How we worked with the Information Security team on their Multifactor Authentication help pages
Earlier this year, we worked with the Information Security team to improve their help pages for the rollout of Multifactor Authentication (MFA) across the University. These help pages are important, because potentially thousands of staff will be using them as they enable MFA on their University Office365 accounts.
What is Multifactor Authentication?
When you log in to an online account, you typically have to enter your username and password. Multifactor Authentication is an extra layer of security that can be added to this login process. For example, after your password has been accepted, you might then have to enter a code that’s been sent to your phone. Or you might have to tap “Yes, it’s me” on an authentication app that you have on your phone.
The content design process
The Information Security team had written up some draft webpages to help staff enable MFA on their University accounts. They got in touch with us to get some content design advice on these pages ahead of publication. Because timescales were tight, we recommended some quick testing with their target audience to get a steer on whether the content made sense. They were able to recruit participants for this via the Human Centred Network, and the testing was carried out remotely.
Rather than edit the MFA content directly, I ran a small group writing session with colleagues from the Information Security team. They could bring in expertise in the subject matter while I advised on best practice in content design. The advantage of this approach versus a straight edit was that it enabled the Information Security team to learn a bit about content design and understand the reasoning behind some of the changes I was making. This way, they could apply this knowledge for future iterations of the content.
We suggested the following tips to improve the readability of the content:
- reduce the amount of text that people have to read
- break the content into chunks
- add subheadings
Short, chunked text makes fewer demands on a reader’s working memory, and this makes the text easier for people to understand.
Subheadings make it easier for people to scan a page of text when they are looking for a specific piece of information.
For more information about improving readability, see our Editorial Style Guide, our training course Effective Digital Content, and some webpages we link to from that course:
Finding alternatives to tables
One piece of content in the prototype site was a 5-column table outlining the features of different authentication methods.
Tables with multiple columns don’t display well on small screens. The content of a table can also be hard to make sense of when you hear it read out by a screen reader. So where possible, it’s good to consider alternatives.
We were able to restructure the content so that a table wasn’t necessary. In the restructured content, the same information is presented as subheadings and paragraph text. This solves the display problem, and makes the text more accessible.
Finding alternatives to flowcharts
Another piece of content we suggested changing was a flowchart to help people decide which authentication method is right for them.
The flowchart had a similar problem to the table. It didn’t display well on small screens, and it wasn’t accessible.
We were able to support the team to rewrite the flowchart as text. This could then be presented alongside the flowchart, which helps ensure that everyone can access the content.
The Information Security team carried out usability testing on their content. This involves recruiting representative users of your website and setting them tasks to complete. Then you observe how easy it is for users to complete those tasks.

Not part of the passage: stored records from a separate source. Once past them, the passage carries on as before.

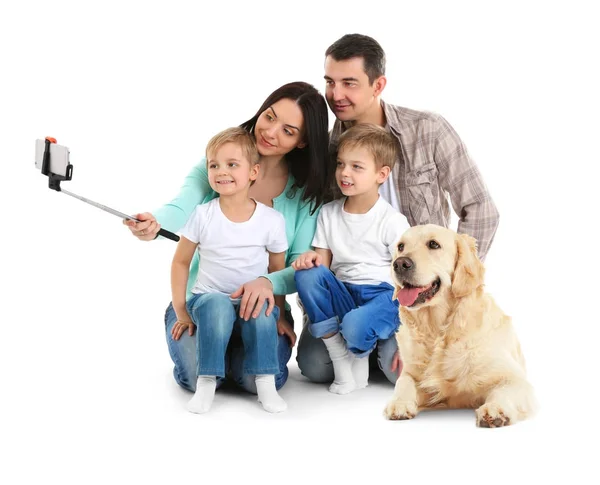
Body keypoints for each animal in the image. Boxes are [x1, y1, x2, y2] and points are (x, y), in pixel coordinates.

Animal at [384, 225, 536, 426]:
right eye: (401, 246)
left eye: (433, 244)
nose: (400, 264)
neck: (438, 331)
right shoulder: (412, 374)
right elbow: (403, 383)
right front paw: (399, 403)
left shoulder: (515, 378)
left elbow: (504, 389)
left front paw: (495, 409)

We’re keen on this approach to improving your web content because it is the best way to ensure the content being created is appropriate for the people it is intended for.
It was great to be involved in some of the content design for this project to help ensure the content was appropriate for the people intended. For future projects, we would love to be involved at an earlier stage so we can help embed a user-centred approach proactively instead of reactively. Speaking personally, I really enjoyed getting to grips with some of the complexities of MFA and the challenge of explaining this in simple terms to users.
Given the time constraints we had with this project, I thought about what we might have aspired to with more time. It seems clear that a simple explanation of a complex process is a good thing. But the best thing is for the process itself to be simple.
Here’s how the Government Digital Service put it:
Making something look simple is easy. Making something simple to use is much harder – especially when the underlying systems are complex – but that’s what we should be doing.
Universities have lots of systems and processes that are complex, and clearly written guidance can help us find our way through the weeds. But we shouldn’t lose sight of the promised land: processes that are simple in themselves. It’s not the snappiest rallying cry, but I think it’s something we should be aiming for.